— Бродяга? — переспросил судья.
Он посмотрел на Джонни, который стоял спиной к нему, глядя в северное окно на амбар и пристройку Фанни Эдамс и тянущееся позади кукурузное поле Избела.
— Бродяга, — кивнул констебль Хэкетт. — Вы отлично знаете, судья, что никто в Шинн-Корнерс не стал бы бить по голове тетушку Фанни. Ее убил бродяга, и он не мог уйти далеко пешком в такой ливень.
— Бродяга, — снова повторил судья.
Сирена умолкла, и наступившую тишину сменили звуки на дороге и в саду, а затем топот ног в кухне.
Судья Шинн внезапно потянул дверь на себя и вышел в кухню вместе с Берни Хэкеттом. Джонни услышал сердитое женское бормотание и успокаивающий голос судьи.
Дождь все еще хлестал за окном. Вода стекала с амбара на задний двор и односкатную крышу пристройки, открытой спереди и сзади, сквозь которую виднелась каменная ограда поля Избела.
Джонни повернулся к холсту на мольберте.
Фанни Эдамс запечатлела в своей примитивной, но тщательной манере яростное буйство природы, заливаемый дождем амбар, открытую пристройку, каждый камень в ограде, каждый высокий желтый высохший стебель в поле Избела, каждое покосившееся надгробие в углу кладбища под разверзшимися и кровоточащими небесами.
Джонни посмотрел на маленькую груду костей, вспоминая темно-серое лицо бродяги, робкие блестящие глаза, зеленую велюровую шляпу, перевязанный веревкой саквояж, хлюпающие по воде башмаки… «Ты была великой художницей и прекрасным человеком, — думал он, — а в твоей смерти не больше смысла, чем в моей жизни…»
В комнату вошли судья, Сэмюэл Шир и еще один мужчина.
— Сожалею, Феррис, — мягко обратился к нему судья, — что ее постигла такая смерть.
Мужчина закрыл глаза и отвернулся.
* * *— Мы не должны испытывать предубеждения, — с беспокойством заговорил мистер Шир. — Наш Господь был беднейшим из бедных. Можем ли мы обвинять человека в преступлении лишь потому, что он просит пищи и бродит под дождем?
— Бродит под дождем? — резко переспросил внучатый племянник Фанни Эдамс. — Кто?
Они увели его из студии в столовую, где находились Пру Пламмер и Элизабет Шир. Пру алчно поглаживала петлю в форме бабочки на двери в студию, но, услышав вопрос Ферриса Эдамса, рассказала ему о человеке, который просил еды у ее задней двери.
— Я тоже видел бродягу, — заявил Эдамс.
— Где? — спросил констебль Хэкетт.
— Прошу вас помнить, что вы христиане, — вмешался мистер Шир. — Я останусь с телом. — Он вернулся в студию, а его толстая жена села в углу.
— Я видел бродягу! — повторил Эдамс, повысив голос. Это был высокий щеголеватый мужчина с редеющими каштановыми волосами и чисто выбритыми щеками, на которых розовели пятна. — Я ехал из Кадбери, чтобы навестить тетю Фанни, и увидел человека на дороге… Мисс Пламмер, как этот бродяга выглядел?
— Он был в старом светлом твидовом пиджаке, темных штанах и нес дешевый саквояж, перевязанный веревкой.
— Тогда это он! Я видел его несколько минут назад! Сколько сейчас времени?

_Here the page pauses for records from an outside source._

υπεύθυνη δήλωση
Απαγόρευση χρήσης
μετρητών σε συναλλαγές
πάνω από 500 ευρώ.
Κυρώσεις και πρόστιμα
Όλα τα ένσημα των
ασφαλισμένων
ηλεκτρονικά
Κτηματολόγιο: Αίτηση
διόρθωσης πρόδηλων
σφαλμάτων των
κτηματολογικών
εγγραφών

Он не мог уйти далеко!
— Успокойтесь, мистер Эдамс, — сказал Берни Хэкетт. — Где вы видели этого парня?
— Я прибыл сюда около половины четвертого и проехал мимо него несколькими минутами раньше! Это было по другую сторону Лягушачьего пруда, со стороны Кадбери, примерно в трех четвертях мили от пруда. Бродяга шел по направлению к Кадбери. Он вел себя странно — прыгнул в кусты, когда увидел мой автомобиль.

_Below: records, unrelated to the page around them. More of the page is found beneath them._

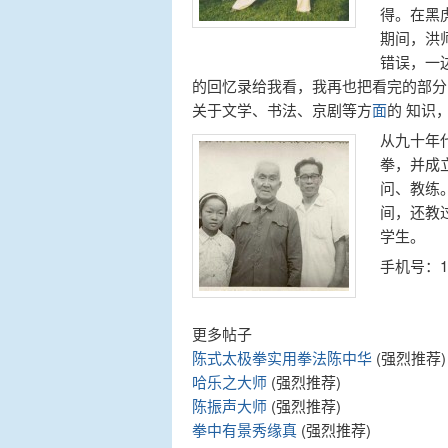
得。在黑
期间，洪
错误，一
的回忆录给我看，我再也把看完的部分
关于文学、书法、京剧等方
面
的 知识
从九十年
拳，并成
问、教练
间，还教
学生。
手机号：13
更多帖子
陈式太极拳实用拳法陈中华
(强烈推荐)
哈乐之大师
(强烈推荐)
陈振声大师
(强烈推荐)
拳中有景秀缘真
(强烈推荐)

— Менее четырех миль отсюда, а сейчас три тридцать пять… Скажем, вы проехали мимо него десять-двенадцать минут назад… — Хэкетт задумался. — Он не мог пройти больше полумили после того, как вы видели его. Ваша машина стоит снаружи, мистер Эдамс?
— Да.
— Я должен оставаться здесь — собрать отряд и обеспечить, чтобы все держали язык за зубами. Судья, я уполномачиваю вас, мистера Шинна и мистера Эдамса поехать за бродягой. Вероятно, он опасен, но у вас два ружья. Не используйте их без надобности, но и не подвергайте себя риску. В вашем баке достаточно бензина, мистер Эдамс?
— Слава богу, я заправился сегодня утром.
— Мы выедем через пять-десять минут после вас, — сказал констебль. — Удачной охоты.